**AIM OF THE EXERCISE**
If a line in the data below contains "element", copy it.

**SUPPLIED INFORMATION**
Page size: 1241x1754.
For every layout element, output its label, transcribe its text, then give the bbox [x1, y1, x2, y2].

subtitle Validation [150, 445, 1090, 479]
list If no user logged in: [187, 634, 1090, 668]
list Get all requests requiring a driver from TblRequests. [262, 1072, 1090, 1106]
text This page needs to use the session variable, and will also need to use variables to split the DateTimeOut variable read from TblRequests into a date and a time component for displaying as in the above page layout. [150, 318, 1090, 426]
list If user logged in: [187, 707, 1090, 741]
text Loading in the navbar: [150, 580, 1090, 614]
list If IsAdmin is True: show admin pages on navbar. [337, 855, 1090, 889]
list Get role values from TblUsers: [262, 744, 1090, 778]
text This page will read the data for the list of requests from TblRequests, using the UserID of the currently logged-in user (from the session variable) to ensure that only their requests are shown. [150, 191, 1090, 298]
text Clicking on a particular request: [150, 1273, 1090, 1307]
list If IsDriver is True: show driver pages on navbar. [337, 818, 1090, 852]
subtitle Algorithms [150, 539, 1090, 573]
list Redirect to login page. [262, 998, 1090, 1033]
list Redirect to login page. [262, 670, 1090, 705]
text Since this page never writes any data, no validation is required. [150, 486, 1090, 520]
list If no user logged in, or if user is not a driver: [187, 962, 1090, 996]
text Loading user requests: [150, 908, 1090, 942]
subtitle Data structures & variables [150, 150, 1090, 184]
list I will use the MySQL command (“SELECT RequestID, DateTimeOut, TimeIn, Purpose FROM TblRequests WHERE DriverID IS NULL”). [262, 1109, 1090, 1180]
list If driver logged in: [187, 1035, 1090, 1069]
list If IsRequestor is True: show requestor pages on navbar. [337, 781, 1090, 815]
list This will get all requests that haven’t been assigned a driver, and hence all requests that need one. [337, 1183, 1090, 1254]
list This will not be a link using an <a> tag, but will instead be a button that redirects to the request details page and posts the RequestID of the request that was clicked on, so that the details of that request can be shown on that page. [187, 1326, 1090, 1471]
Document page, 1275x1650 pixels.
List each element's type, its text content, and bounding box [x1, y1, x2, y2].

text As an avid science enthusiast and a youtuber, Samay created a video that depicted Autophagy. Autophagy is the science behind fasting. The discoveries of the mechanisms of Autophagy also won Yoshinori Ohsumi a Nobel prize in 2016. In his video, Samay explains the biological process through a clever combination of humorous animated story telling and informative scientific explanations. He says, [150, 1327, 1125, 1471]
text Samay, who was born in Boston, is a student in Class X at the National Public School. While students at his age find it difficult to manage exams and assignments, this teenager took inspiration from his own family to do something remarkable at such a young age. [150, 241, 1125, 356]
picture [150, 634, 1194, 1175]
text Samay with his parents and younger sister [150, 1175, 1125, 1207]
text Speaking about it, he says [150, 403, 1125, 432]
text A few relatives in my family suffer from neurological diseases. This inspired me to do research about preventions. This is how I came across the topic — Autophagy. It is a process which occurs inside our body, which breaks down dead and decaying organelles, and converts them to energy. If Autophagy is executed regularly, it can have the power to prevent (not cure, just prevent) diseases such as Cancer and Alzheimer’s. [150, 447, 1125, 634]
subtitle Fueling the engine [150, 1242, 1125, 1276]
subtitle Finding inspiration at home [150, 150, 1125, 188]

**TASK RESULT**
For every layout element, output its label, transcribe its text, then give the bbox [x1, y1, x2, y2].
List each element's type, its text content, and bounding box [x1, y1, x2, y2].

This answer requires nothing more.